I wonder if these companies should offer low interests loans to people to buy
their products in much the same way that China buys US treasury bonds.

Maybe there should be limits to how much a company should be allowed to save
and it should return the rest to investors.

------
hd4
The way I deal with it is not to put all my eggs in one basket. For instance,
don't link your online accounts to one email, have one separate email address
just for those.

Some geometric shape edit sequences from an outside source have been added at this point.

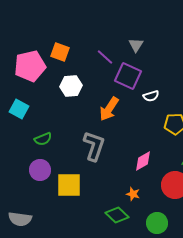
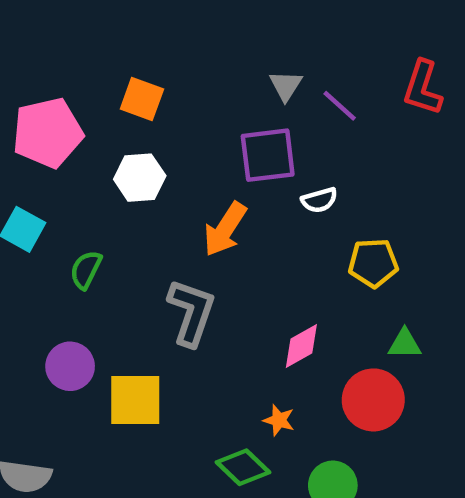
orange square: (60, 52) -> (142, 99), moved
purple line: (105, 57) -> (340, 106), moved
purple square: (128, 76) -> (268, 155), turned -32
green semicircle: (43, 139) -> (86, 270), moved, turned 138

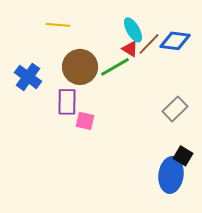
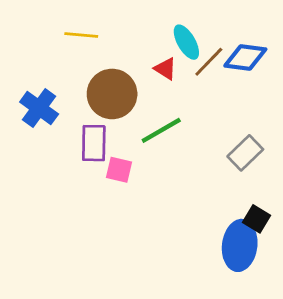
red triangle: (130, 49) -> (165, 69), moved
green line: (115, 67) -> (161, 130), moved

And try to use a different email provider to the company who
makes your mobile OS. And just don't use proprietary OSs where possible, go
with Linux or BSD. In fact these days I'd recommend BSD if you really want to
avoid too much bad data-gathering practice (even though I still use Linux
myself out of habit), just because BSD still has a relatively unsullied rep.

------
diego_moita
As everything else on HN, this is a very American-centric perception. There
are a lot of other companies that are not "big whales in the see but are
crocodiles on the Yang-Tse", as Jack Ma once said.

China is the most obvious example (Alibaba, Taobao, Weibo) but there are also
some European and Indian companies worth paying attention. If Asian growth
takes a hold on this century and if Europe keeps getting freaked out about
American espionage then this "Gang of five" will face some tough competition.